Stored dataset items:

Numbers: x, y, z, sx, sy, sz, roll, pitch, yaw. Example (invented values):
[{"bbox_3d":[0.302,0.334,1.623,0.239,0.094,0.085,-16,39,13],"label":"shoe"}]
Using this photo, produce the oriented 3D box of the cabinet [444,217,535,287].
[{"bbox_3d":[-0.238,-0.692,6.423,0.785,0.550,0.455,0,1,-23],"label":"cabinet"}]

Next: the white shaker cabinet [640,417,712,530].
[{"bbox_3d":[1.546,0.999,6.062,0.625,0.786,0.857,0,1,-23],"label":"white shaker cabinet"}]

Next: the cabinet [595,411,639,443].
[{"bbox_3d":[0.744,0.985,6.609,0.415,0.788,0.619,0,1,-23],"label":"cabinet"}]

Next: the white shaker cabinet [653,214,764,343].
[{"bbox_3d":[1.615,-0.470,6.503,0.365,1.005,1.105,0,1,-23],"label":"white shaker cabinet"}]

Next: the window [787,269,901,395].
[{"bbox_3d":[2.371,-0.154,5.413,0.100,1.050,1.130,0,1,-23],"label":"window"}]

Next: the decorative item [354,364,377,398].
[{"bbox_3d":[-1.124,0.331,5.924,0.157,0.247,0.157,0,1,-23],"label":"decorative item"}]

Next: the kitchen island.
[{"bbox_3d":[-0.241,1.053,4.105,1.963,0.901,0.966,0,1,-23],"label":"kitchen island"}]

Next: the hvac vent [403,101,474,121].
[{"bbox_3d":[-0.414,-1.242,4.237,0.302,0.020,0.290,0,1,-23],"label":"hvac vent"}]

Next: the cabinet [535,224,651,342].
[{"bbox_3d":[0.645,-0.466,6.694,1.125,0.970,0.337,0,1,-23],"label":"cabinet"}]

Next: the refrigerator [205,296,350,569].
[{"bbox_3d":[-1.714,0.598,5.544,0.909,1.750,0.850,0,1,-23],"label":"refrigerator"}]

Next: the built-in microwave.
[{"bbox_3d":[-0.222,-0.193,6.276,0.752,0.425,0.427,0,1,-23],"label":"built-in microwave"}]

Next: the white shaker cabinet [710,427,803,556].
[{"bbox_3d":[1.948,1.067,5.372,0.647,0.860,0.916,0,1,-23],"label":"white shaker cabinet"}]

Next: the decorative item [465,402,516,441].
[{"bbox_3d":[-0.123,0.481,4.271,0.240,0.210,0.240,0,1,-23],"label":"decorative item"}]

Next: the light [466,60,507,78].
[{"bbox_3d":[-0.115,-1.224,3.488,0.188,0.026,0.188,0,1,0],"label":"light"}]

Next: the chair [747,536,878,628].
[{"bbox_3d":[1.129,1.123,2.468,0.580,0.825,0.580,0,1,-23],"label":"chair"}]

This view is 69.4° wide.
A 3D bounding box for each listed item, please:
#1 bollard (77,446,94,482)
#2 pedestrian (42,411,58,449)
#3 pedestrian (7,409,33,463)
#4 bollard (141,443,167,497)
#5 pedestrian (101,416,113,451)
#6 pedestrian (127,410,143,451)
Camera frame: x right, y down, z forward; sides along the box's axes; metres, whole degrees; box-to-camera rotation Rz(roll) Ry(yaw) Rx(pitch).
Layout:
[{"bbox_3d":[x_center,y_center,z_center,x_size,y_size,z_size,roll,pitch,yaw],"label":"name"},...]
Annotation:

• [What to produce]:
Find the word "roll" in the data and show each line that holds it.

• [Task answer]:
Numbers: x, y, z, sx, sy, sz, roll, pitch, yaw. Example (invented values):
Camera frame: x right, y down, z forward; sides along the box's axes; metres, whole degrees; box-to-camera rotation Rz(roll) Ry(yaw) Rx(pitch).
[{"bbox_3d":[x_center,y_center,z_center,x_size,y_size,z_size,roll,pitch,yaw],"label":"name"},...]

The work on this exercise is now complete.